2  Concept Note

NoteWhat this note is

A one-page framing of the problem, objective, and research agenda for ethnofishecology. Longer treatments follow in the chapters listed below.

2.1 Problem

Fisheries science relies heavily on quantitative stock assessment and fishery-independent monitoring, but it under-represents the culturally embedded knowledge and practices that shape fishing effort, selectivity, and ecological outcomes.
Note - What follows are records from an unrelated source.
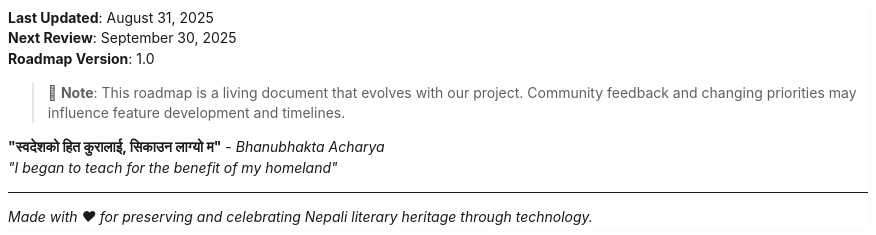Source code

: **Last Updated**: August 31, 2025  
**Next Review**: September 30, 2025  
**Roadmap Version**: 1.0

> 📝 **Note**: This roadmap is a living document that evolves with our project. Community feedback and changing priorities may influence feature development and timelines.

**"स्वदेशको हित कुरालाई, सिकाउन लाग्यो म"** - *Bhanubhakta Acharya*  
*"I began to teach for the benefit of my homeland"*

---

*Made with ❤️ for preserving and celebrating Nepali literary heritage through technology.*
That omission matters most where long time series are sparse, governance is contested, or behavioural change drives ecological change faster than standard data systems can explain.

2.2 Objective

Establish ethnofishecology as a field that treats cultural knowledge and fishing practice as interpretable ecological evidence, improving explanation, diagnosis, and management without collapsing the distinction between lived experience and formal inference.

2.3 Approach

  • Systematize cultural practice data (gear, timing, spatial patterns, rules, narratives).
  • Link those data to ecological mechanisms (selectivity, recruitment exposure, habitat use).
  • Integrate with assessments through structured inference and explicit uncertainty (Chapter 8).
  • Govern that integration with CARE and FAIR principles (Chapter 7).

2.4 Expected Outcomes

  • More accurate representation of fishing dynamics where behaviour and local practice are poorly captured by survey data.
  • Better diagnostics for explaining divergence between observed stock dynamics and model assumptions.
  • Management strategies that are more socially legible and ecologically robust.

2.5 Research Agenda

  1. How do culturally specific gear practices map to selectivity patterns?
  2. What validation pathways are appropriate for oral or practice-based knowledge?
  3. How should uncertainty from cultural data be propagated into assessments?
  4. How do governance systems adapt when ecological change breaks historical practice?
  5. Which community-defined performance metrics should sit alongside biological reference points in MSE?

2.6 Position in the Book

This concept note frames the chapters that follow. The foundations and emergence chapters (1–2) establish the field’s intellectual basis. The integration chapter (3) links it to human ecology and ethnoecology. The pre-industrial and modern management chapters (4–5) supply historical and contemporary evidence. The non-commercial chapter (6) covers subsistence, sustenance, and recreational fisheries. The ethics chapter (7) sets the governance expectations. The methods chapter (8) operationalizes the research agenda above. The futures chapter (9) looks ahead.

2.7 Limitations

This concept note introduces no new empirical data and should be read as a proposal for synthesis and method development rather than a claim that ethnofishecology is already a fully institutionalized field.